Essay: Doomed To Repeat: Art, Memory & Historical Reenactment
Catalogue: Pay Attention: GM08
By Christopher Atkins, Coordinator, Minnesota Artists Exhibition Program
Doomed To Repeat: Art, Memory & Historical Reenactment
“In other words, we rely upon the overly simple circle which has as its content the passing present and as its shape the part of reminiscence. However, the order of time, time as a pure and empty form, has precisely undone that circle. It has undone it in favour of a less simple and much more secret, much more torturous, more nebulous circle…” – Gilles Deleuze
To some, there’s comfort in the notion that ‘history repeats itself’. If historical events can be thought of as a set of similarly recurring episodes, then history is a resource that can be drawn from for the experience and knowledge necessary to stem imminent wars, natural disasters, and cultural upheaval. Instead of being unprepared by the future, we’re able to predict it. This way of thinking about history does a few things. In terms of how history is written or visualized, it creates a series of events that succeed each other while creating affinities to what has already happened. More problematically, the trouble with ‘history repeats itself’ is that it creates, through repetition, too tidy an equivalence across events that are actually very different. We’re more interested in creating a likeness rather than appreciating the nuances of what has happened that make every event unique.

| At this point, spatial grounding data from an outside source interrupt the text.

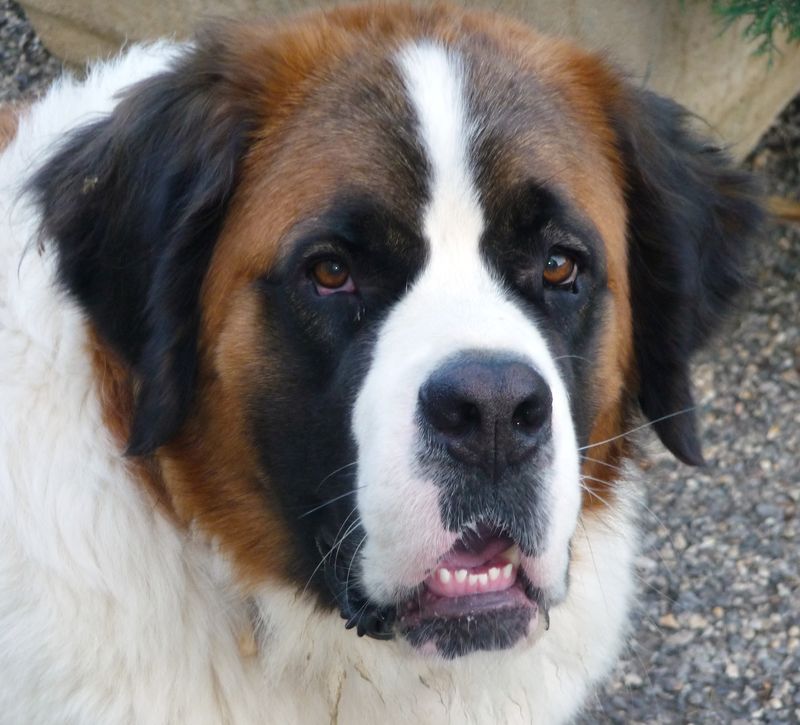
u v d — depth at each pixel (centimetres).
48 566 427
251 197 409
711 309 499
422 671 455
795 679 670
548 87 427
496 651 395
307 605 436
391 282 389
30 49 1012
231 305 408
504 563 380
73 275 434
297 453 402
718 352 860
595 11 806
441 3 459
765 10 789
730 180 511
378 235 387
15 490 430
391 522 361
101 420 433
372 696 462
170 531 437
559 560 379
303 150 401
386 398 362
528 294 399
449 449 350
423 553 360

When it comes to recalling personal histories, there is just as much, if not more, at stake. The internalized memories and external events we experience and contribute so much to who we perceive ourselves to be are always on the verge of being lost. We might even say that in order to keep from losing our memories, and with them our identity, we remember events as we’d prefer them to be rather than as they really were, if that is even possible. In repeating the events related to the first day of school, the funeral for a loved one, and a failed relationship over and over in our mind, each of these is narrated and re-narrated by affects as well as the events as we remember them. So, while there is a very distinct fear of forgetting, there is also something added to and created when we attempt to recall a succession of events as they occurred.
To the artists in this section, all of whom are interested in past events, works by writers and film directors, and news media, history is a resource but it is also full of inaccuracies. Through their use of high-tech reenactment, images culled from the internet, and staged events, they critique history and documents in such a way that asks us to reconsider them as imperfect records and critique our assumptions of how the past is narrated.
One of Jan Estep’s pieces for Pay Attention: GM08 is discussed in another section of this catalog but her project for 2007’s McKnight Fellowship, Trail Map to Wittgenstein’s Hut, takes up her interest in history and visual documentation. Estep’s map is a record of her trip to the woods of western Norway in search of Austrian philosopher Ludwig Wittgenstein’s writing refuge. While the project pays particular attention to his philosophy of language in relation to her larger body of work, the resulting take-away trail guide, part pilgrimage and part recorded performance, is a personal cartography that makes a claim to provide you with directions to a specific location. Yet Estep’s project is not just an adventurer’s log about arriving at a specific location in the wilderness.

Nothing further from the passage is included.